__Document excerpt__
# Fishing/boating advice



## jdetty (Sep 5, 2006)

Hello to everyone out there reading or listening, 
I am new to the P&S community and am looking for some advice. I just recently purchased a 19' deep v and am lookiing to expand my fishing ops. I have fished the mm bridge am only catching croaker. I guess I should be thankful I am catching anything at all, but am lookiing for a change. I am using squid. Is there another location close or is it just a matter of changing bait. Thanks J


----------



## BrokenRod (Sep 6, 2004)

might wanna try the boating board. and there are millions of other bait options. Welcome to the board


----------



## Dae (Jun 25, 2002)

Atleast your catching something.  

Not being familiar with the area your fishing or what types of fish you want to catch, take my advise with a grain of salt and my advise is very general.

1st, if you don't have a decent fish finder, get one and learn how to use it. 2nd, if fishing inshore, try light tackle jigging and 3rd, troll for larger fish.

If you're planning on just bottom fishing with bait, try live lineing with spot. For flounder, you want to get a decent flounder rig and use minnows with a strip of squid and drift over drop offs.

Good Luck!!

- Dae


----------



## catman (May 28, 2001)

Like Dea said, a fish finder is an absolute. Buy the very best you can afford and learn to use it well. Without one you're just shooting holes in the water. The next thing is to get a Chart/GPS. This will allow you to mark productive areas so you can come back to them. It will also give you the ability to locate structure and drop-offs.  These two pieces of electronics will turn your fishing trips into catching trips. Once you learn to use them well you'll never fish any other way.


----------



## bbcroaker (Jan 6, 2005)

Seems like years ago before the fishfinder I had better luck with catching fish and we just put an X on side of the boat to mark the spot.


----------



## catman (May 28, 2001)

bbcroaker said:


> Seems like years ago before the fishfinder I had better luck with catching fish and we just put an X on side of the boat to mark the spot.


Years ago you didn't need a fish finder, there were more fish. My boat has an X on it. It marks the location of my transducer. Actually there are 2 X's, one for each transducer.


----------



## mlbowman1 (May 19, 2006)

If you go to the Hampton tunnel you should be able to catch some big flatties using live spot. Drift over the tunnel and along the channel edges, you'll find them. It took me several trips with my boat to find places to go where and when.


----------

__Listing__
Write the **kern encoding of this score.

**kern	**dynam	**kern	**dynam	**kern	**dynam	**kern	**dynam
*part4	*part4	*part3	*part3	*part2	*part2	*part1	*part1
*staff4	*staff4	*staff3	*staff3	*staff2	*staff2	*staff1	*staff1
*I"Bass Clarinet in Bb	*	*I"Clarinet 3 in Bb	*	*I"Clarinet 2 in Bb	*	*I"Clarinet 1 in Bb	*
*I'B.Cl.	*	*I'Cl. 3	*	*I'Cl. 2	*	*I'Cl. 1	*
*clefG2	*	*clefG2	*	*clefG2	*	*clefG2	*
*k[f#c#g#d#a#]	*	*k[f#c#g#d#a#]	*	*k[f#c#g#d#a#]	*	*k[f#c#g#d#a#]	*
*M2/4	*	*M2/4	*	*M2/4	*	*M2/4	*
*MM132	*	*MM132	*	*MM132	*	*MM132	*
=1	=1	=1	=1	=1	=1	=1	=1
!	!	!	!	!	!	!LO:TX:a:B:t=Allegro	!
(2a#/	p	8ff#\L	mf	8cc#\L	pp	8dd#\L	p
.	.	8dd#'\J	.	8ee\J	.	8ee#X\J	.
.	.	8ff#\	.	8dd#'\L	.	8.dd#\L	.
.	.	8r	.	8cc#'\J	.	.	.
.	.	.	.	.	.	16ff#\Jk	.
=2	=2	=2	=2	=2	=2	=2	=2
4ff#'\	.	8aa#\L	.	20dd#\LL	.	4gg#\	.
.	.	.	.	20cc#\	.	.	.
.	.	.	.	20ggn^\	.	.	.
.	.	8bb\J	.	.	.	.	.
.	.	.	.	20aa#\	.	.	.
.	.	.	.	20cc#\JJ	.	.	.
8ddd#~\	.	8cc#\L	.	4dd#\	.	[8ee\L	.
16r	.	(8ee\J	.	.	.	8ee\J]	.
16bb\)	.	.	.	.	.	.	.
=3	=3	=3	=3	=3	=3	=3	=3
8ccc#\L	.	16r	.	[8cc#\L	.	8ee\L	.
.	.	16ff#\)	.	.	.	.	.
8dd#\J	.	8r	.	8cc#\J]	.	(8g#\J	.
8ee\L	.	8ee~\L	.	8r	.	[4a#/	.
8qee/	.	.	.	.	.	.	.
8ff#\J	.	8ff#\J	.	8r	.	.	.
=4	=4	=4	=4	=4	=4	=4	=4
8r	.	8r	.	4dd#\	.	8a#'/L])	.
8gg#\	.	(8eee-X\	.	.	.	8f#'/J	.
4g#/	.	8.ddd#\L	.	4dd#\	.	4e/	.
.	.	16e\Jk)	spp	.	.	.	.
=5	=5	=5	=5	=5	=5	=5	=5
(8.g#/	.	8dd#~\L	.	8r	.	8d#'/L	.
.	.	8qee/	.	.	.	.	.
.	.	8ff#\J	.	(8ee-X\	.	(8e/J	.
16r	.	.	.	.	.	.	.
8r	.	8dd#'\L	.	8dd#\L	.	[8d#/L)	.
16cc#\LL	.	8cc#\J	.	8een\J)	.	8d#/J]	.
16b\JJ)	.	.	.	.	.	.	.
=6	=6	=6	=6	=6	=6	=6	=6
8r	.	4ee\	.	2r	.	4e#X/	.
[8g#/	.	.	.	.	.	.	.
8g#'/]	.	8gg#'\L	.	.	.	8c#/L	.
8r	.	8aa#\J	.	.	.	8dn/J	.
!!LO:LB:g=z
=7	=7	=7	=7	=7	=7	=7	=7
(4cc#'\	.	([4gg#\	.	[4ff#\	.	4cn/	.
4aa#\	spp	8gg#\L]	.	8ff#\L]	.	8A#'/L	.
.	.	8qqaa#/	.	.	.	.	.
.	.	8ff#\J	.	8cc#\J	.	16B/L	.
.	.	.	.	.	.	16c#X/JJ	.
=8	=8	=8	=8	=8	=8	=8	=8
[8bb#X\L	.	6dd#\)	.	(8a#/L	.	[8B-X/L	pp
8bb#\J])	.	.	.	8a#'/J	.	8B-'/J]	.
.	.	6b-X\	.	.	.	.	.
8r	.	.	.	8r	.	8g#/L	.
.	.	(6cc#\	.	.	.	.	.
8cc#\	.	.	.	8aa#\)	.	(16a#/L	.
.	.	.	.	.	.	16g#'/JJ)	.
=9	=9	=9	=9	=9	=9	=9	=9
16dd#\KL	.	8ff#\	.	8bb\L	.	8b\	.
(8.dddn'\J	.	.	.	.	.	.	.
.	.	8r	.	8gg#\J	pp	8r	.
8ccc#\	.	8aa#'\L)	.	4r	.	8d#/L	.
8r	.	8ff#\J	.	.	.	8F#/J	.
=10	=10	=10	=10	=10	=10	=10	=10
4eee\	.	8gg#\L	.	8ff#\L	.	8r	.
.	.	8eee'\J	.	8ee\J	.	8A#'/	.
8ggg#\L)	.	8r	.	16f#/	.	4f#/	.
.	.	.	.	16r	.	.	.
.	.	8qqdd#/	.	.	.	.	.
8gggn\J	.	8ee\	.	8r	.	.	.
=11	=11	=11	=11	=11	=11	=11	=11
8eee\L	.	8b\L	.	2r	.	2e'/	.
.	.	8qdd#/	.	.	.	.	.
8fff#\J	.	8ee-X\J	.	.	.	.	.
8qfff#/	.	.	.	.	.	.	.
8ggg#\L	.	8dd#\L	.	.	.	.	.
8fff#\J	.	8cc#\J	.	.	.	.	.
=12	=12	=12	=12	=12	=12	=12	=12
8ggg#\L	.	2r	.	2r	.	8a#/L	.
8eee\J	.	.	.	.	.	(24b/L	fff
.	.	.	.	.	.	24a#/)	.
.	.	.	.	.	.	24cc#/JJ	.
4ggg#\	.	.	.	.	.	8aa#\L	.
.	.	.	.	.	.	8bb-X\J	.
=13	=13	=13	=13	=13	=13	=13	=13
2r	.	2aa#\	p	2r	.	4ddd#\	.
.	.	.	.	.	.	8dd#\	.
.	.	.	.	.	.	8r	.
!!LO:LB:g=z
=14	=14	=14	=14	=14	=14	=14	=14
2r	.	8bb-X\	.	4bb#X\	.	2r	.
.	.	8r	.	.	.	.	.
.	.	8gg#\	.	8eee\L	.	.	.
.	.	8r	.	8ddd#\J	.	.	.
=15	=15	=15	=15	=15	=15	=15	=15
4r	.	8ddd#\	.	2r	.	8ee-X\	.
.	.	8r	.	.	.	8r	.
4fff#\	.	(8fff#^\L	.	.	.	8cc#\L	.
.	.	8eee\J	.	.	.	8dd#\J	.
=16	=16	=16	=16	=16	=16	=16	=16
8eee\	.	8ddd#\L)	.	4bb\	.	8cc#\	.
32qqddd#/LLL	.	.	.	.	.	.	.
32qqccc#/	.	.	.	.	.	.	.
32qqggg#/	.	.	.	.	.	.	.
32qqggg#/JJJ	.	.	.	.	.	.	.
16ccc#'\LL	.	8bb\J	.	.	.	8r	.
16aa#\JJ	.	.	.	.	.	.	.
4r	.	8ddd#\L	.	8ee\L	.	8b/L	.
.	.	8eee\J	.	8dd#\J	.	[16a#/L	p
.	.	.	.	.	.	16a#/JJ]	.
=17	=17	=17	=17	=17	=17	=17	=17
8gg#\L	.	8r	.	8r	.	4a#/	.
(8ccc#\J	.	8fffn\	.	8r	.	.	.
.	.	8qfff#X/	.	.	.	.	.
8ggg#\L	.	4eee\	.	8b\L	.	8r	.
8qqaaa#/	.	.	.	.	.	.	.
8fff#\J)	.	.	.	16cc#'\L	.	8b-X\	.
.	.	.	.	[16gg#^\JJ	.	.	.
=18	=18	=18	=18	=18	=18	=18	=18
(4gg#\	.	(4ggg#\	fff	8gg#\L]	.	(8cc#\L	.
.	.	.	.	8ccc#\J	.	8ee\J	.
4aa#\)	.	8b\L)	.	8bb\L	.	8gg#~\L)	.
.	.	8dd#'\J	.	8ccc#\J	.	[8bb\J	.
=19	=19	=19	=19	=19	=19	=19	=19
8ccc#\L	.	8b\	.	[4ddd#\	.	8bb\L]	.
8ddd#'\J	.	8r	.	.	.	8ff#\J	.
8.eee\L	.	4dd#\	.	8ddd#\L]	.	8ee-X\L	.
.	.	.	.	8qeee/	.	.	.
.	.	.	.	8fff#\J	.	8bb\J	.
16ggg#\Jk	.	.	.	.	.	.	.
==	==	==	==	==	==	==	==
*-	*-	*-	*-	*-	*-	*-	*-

__Given instruction 1__
In the fishing advice thread, what does the X on catman's boat mark?
__Given instruction 2__
From the fishing advice thread, pull out the passage starting at "might wanna try" and ending at "is very general.", copied word for word.

__Exercise answer 1__
It marks the location of his transducer.

__Exercise answer 2__
might wanna try the boating board. and there are millions of other bait options. Welcome to the board


----------



## Dae (Jun 25, 2002)

Atleast your catching something.  

Not being familiar with the area your fishing or what types of fish you want to catch, take my advise with a grain of salt and my advise is very general.